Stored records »
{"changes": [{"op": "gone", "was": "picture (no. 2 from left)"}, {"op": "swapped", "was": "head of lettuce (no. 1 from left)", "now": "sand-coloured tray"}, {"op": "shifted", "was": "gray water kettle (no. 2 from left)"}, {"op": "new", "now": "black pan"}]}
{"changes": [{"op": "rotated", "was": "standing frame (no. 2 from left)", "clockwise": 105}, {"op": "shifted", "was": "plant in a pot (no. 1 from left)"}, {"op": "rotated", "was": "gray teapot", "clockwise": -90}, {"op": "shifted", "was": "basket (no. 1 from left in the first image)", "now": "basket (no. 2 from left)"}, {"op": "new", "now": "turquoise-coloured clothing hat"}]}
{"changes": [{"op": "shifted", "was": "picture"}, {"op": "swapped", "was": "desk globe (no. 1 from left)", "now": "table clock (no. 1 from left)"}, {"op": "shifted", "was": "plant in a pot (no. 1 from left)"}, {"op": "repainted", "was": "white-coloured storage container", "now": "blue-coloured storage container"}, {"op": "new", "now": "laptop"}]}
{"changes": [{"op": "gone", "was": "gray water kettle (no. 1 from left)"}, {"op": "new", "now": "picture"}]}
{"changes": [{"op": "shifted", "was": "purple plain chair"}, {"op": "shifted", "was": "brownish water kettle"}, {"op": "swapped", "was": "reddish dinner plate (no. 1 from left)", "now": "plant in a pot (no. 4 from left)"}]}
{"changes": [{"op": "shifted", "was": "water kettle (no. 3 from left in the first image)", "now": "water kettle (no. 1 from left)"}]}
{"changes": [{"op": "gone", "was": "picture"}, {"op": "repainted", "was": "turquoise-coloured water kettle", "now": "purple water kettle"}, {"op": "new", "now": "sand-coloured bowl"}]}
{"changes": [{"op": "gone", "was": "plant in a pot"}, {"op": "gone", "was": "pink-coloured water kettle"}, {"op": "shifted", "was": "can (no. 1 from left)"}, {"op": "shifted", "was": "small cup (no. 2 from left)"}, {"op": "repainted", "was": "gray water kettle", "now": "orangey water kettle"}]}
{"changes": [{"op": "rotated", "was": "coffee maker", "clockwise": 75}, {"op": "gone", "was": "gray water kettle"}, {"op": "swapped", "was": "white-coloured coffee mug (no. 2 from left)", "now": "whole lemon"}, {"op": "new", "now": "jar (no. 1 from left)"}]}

What you will do »
Word for word, retype all of the entries above.

Exercise solution »
{"changes": [{"op": "gone", "was": "picture (no. 2 from left)"}, {"op": "swapped", "was": "head of lettuce (no. 1 from left)", "now": "sand-coloured tray"}, {"op": "shifted", "was": "gray water kettle (no. 2 from left)"}, {"op": "new", "now": "black pan"}]}
{"changes": [{"op": "rotated", "was": "standing frame (no. 2 from left)", "clockwise": 105}, {"op": "shifted", "was": "plant in a pot (no. 1 from left)"}, {"op": "rotated", "was": "gray teapot", "clockwise": -90}, {"op": "shifted", "was": "basket (no. 1 from left in the first image)", "now": "basket (no. 2 from left)"}, {"op": "new", "now": "turquoise-coloured clothing hat"}]}
{"changes": [{"op": "shifted", "was": "picture"}, {"op": "swapped", "was": "desk globe (no. 1 from left)", "now": "table clock (no. 1 from left)"}, {"op": "shifted", "was": "plant in a pot (no. 1 from left)"}, {"op": "repainted", "was": "white-coloured storage container", "now": "blue-coloured storage container"}, {"op": "new", "now": "laptop"}]}
{"changes": [{"op": "gone", "was": "gray water kettle (no. 1 from left)"}, {"op": "new", "now": "picture"}]}
{"changes": [{"op": "shifted", "was": "purple plain chair"}, {"op": "shifted", "was": "brownish water kettle"}, {"op": "swapped", "was": "reddish dinner plate (no. 1 from left)", "now": "plant in a pot (no. 4 from left)"}]}
{"changes": [{"op": "shifted", "was": "water kettle (no. 3 from left in the first image)", "now": "water kettle (no. 1 from left)"}]}
{"changes": [{"op": "gone", "was": "picture"}, {"op": "repainted", "was": "turquoise-coloured water kettle", "now": "purple water kettle"}, {"op": "new", "now": "sand-coloured bowl"}]}
{"changes": [{"op": "gone", "was": "plant in a pot"}, {"op": "gone", "was": "pink-coloured water kettle"}, {"op": "shifted", "was": "can (no. 1 from left)"}, {"op": "shifted", "was": "small cup (no. 2 from left)"}, {"op": "repainted", "was": "gray water kettle", "now": "orangey water kettle"}]}
{"changes": [{"op": "rotated", "was": "coffee maker", "clockwise": 75}, {"op": "gone", "was": "gray water kettle"}, {"op": "swapped", "was": "white-coloured coffee mug (no. 2 from left)", "now": "whole lemon"}, {"op": "new", "now": "jar (no. 1 from left)"}]}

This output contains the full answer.